Another one of the reasons given for putting the clocks back is to allow extra daylight in the morning for people preparing for and going to work. But at the moment, with entire sectors of the economy still on furlough schemes, a rise in working from home and increased unemployment, fewer people are going to and from work than ever. Hundreds of thousands of schoolchildren are also on a split-shift system which means many of them will be going home in darkness this winter. Repeated surveys have shown that twilight is the most dangerous time on Spanish roads, so surely it makes sense to get kids home in the daytime
Lanzarote can also afford to play around with time.
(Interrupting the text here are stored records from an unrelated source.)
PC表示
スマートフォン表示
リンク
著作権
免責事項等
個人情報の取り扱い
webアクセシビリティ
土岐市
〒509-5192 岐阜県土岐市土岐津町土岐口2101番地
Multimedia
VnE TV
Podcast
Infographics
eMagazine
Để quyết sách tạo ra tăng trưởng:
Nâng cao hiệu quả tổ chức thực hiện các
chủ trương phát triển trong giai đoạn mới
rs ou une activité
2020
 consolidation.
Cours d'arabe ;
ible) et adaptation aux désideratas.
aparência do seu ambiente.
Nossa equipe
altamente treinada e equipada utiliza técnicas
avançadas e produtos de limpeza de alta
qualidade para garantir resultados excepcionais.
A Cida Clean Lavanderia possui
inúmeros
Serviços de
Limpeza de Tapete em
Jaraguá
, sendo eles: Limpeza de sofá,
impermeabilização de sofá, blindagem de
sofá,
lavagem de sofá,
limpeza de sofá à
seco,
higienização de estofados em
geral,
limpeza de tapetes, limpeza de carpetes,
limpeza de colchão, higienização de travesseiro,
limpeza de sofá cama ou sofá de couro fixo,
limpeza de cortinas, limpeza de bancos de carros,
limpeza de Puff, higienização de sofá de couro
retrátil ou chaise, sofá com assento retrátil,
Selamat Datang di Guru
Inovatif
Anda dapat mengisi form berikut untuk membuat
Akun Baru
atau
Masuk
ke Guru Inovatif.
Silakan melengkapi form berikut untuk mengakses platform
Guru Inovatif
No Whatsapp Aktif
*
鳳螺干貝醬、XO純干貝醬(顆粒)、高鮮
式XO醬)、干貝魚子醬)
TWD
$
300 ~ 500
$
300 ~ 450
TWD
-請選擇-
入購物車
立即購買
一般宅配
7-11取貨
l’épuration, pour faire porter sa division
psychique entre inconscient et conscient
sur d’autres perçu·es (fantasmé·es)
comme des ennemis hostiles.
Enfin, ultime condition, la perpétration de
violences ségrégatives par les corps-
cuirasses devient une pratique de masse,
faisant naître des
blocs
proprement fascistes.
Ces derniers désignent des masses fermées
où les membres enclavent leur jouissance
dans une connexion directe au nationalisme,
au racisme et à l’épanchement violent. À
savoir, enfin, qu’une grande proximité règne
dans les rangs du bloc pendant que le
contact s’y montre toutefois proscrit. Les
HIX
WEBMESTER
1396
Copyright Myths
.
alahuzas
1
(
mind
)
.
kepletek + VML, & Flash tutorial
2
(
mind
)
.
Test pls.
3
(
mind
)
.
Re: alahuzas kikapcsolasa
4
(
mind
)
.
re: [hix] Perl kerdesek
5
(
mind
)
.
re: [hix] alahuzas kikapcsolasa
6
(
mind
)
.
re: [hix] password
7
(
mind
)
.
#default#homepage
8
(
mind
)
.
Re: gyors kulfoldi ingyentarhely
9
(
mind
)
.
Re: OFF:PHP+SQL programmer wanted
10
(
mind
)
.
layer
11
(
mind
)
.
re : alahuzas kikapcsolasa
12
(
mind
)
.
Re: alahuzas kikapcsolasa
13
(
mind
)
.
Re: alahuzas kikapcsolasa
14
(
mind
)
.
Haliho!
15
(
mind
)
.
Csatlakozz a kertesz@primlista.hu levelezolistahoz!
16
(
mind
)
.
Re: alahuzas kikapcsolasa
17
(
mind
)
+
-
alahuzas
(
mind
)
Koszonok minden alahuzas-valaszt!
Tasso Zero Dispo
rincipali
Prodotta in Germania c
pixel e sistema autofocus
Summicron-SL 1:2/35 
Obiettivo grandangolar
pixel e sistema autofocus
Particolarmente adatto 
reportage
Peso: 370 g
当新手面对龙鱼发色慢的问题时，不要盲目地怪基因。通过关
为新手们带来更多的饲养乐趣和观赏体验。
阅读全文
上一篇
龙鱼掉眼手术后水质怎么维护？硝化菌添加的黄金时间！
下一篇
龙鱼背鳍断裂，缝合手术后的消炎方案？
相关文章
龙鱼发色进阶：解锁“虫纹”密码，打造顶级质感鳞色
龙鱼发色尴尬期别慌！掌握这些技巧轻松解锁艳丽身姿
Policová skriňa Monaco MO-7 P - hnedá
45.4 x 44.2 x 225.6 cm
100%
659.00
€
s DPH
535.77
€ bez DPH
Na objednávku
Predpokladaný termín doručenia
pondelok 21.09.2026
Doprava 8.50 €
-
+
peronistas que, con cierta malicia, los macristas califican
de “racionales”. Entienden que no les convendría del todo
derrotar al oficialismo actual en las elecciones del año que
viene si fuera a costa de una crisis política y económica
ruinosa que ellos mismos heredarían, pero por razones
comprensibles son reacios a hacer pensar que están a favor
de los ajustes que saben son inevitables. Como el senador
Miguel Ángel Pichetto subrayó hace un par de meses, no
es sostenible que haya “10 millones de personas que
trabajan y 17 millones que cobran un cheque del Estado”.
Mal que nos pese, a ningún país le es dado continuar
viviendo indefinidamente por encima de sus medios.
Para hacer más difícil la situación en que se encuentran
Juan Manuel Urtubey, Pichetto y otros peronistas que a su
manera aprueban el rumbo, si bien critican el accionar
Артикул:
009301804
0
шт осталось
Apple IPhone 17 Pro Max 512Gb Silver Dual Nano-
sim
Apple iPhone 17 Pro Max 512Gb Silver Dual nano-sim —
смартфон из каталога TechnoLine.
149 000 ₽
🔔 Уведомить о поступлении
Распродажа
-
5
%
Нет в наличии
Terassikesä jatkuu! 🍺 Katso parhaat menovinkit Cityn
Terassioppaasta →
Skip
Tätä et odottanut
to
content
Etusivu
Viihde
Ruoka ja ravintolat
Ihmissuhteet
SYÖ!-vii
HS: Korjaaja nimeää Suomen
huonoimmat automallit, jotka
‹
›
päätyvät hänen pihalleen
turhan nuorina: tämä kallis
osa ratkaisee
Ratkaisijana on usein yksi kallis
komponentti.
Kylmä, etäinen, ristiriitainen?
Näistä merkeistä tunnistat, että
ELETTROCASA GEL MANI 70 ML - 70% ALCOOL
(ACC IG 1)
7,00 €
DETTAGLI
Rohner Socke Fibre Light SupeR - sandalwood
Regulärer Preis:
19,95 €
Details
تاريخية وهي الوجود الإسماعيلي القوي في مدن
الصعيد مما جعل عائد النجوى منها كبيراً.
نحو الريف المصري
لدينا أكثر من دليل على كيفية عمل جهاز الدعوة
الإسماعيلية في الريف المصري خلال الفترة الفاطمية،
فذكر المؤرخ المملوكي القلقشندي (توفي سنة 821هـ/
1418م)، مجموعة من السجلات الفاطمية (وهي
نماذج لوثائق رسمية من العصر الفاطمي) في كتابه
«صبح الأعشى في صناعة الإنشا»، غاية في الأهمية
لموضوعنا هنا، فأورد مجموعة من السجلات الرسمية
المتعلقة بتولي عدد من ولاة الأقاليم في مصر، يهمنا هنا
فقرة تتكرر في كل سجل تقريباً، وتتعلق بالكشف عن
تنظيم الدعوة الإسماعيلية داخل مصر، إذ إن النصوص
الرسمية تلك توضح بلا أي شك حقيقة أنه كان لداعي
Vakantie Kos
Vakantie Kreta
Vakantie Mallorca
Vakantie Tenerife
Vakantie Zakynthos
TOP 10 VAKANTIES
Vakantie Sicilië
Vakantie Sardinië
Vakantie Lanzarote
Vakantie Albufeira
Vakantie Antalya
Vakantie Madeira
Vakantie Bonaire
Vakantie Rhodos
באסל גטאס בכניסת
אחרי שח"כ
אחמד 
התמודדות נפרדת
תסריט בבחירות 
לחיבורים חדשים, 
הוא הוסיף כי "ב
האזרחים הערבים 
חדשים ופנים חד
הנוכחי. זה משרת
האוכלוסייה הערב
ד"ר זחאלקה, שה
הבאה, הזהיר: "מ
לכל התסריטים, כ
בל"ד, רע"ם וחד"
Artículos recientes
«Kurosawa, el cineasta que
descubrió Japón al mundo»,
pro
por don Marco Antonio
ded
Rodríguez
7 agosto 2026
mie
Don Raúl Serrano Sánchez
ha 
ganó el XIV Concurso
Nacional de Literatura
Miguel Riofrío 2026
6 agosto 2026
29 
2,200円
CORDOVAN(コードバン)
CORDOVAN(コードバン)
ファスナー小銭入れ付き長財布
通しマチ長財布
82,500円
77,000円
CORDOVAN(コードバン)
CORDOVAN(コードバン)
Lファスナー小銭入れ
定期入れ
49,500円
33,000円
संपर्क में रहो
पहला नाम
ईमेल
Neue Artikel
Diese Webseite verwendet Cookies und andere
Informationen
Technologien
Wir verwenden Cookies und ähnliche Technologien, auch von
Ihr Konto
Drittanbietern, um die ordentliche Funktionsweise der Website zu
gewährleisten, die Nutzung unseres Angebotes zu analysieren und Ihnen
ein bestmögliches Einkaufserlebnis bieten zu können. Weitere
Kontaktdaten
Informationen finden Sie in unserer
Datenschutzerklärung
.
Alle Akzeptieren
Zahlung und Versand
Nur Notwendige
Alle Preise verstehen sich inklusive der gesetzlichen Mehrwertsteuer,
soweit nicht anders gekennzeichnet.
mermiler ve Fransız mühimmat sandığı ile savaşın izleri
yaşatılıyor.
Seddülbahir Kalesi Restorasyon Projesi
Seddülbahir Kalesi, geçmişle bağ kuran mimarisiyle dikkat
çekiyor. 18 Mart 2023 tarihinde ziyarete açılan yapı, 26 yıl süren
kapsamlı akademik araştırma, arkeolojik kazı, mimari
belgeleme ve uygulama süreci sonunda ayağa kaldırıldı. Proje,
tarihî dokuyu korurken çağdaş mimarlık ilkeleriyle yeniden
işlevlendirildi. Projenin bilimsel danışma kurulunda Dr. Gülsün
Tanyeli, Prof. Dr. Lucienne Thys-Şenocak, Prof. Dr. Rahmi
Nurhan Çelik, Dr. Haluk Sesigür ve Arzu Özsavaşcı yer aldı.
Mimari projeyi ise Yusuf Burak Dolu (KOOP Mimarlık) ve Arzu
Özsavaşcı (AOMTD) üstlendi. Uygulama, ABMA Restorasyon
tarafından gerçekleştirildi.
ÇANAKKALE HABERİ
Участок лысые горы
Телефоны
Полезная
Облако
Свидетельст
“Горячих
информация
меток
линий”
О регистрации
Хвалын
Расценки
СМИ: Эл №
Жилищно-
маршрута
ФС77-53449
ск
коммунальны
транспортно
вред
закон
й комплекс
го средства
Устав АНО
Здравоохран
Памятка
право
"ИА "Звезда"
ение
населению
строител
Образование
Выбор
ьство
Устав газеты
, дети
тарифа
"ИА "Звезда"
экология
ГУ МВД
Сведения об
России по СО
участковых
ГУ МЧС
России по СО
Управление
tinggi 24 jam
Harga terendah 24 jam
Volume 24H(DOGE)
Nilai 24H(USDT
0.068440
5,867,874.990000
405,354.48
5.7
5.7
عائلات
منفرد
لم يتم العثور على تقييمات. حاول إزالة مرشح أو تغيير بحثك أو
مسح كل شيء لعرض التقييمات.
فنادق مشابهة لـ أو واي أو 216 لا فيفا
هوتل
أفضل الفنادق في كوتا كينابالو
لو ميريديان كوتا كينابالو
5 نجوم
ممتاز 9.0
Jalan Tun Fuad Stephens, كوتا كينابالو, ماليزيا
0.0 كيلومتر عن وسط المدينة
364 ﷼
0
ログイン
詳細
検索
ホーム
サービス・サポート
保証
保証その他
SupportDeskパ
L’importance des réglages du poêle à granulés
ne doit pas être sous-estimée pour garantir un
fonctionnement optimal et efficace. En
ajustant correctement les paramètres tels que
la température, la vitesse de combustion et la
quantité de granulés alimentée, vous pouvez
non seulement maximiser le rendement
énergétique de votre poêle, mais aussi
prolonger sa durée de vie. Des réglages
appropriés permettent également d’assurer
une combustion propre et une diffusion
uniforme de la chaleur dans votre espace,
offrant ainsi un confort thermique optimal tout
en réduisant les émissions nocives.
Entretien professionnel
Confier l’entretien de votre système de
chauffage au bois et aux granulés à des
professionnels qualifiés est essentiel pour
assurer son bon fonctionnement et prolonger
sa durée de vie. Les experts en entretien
Being closer to the equator, it has much longer days than northern Europe at this time of year. On the shortest day, December 21st, the sun will rise at quarter to eight in the morning and set at six, giving a day lasting 10 hours and 20 minutes – two and a half hours longer than London, and almost three and a half longer than Glasgow.
Finally, there is tourism. Anyone who comes to Lanzarote in the winter months will be making a big decision. Most tourists aren’t early birds, so shouldn’t we offer them a bonus of an extra hour of that sunshine which they’ve travelled so far for?
Admittedly, any change in the current routine is unlikely, as it would have to be proposed by the Canarian Government and approved by central government, but as the lockdown showed, things can change fast in an emergency.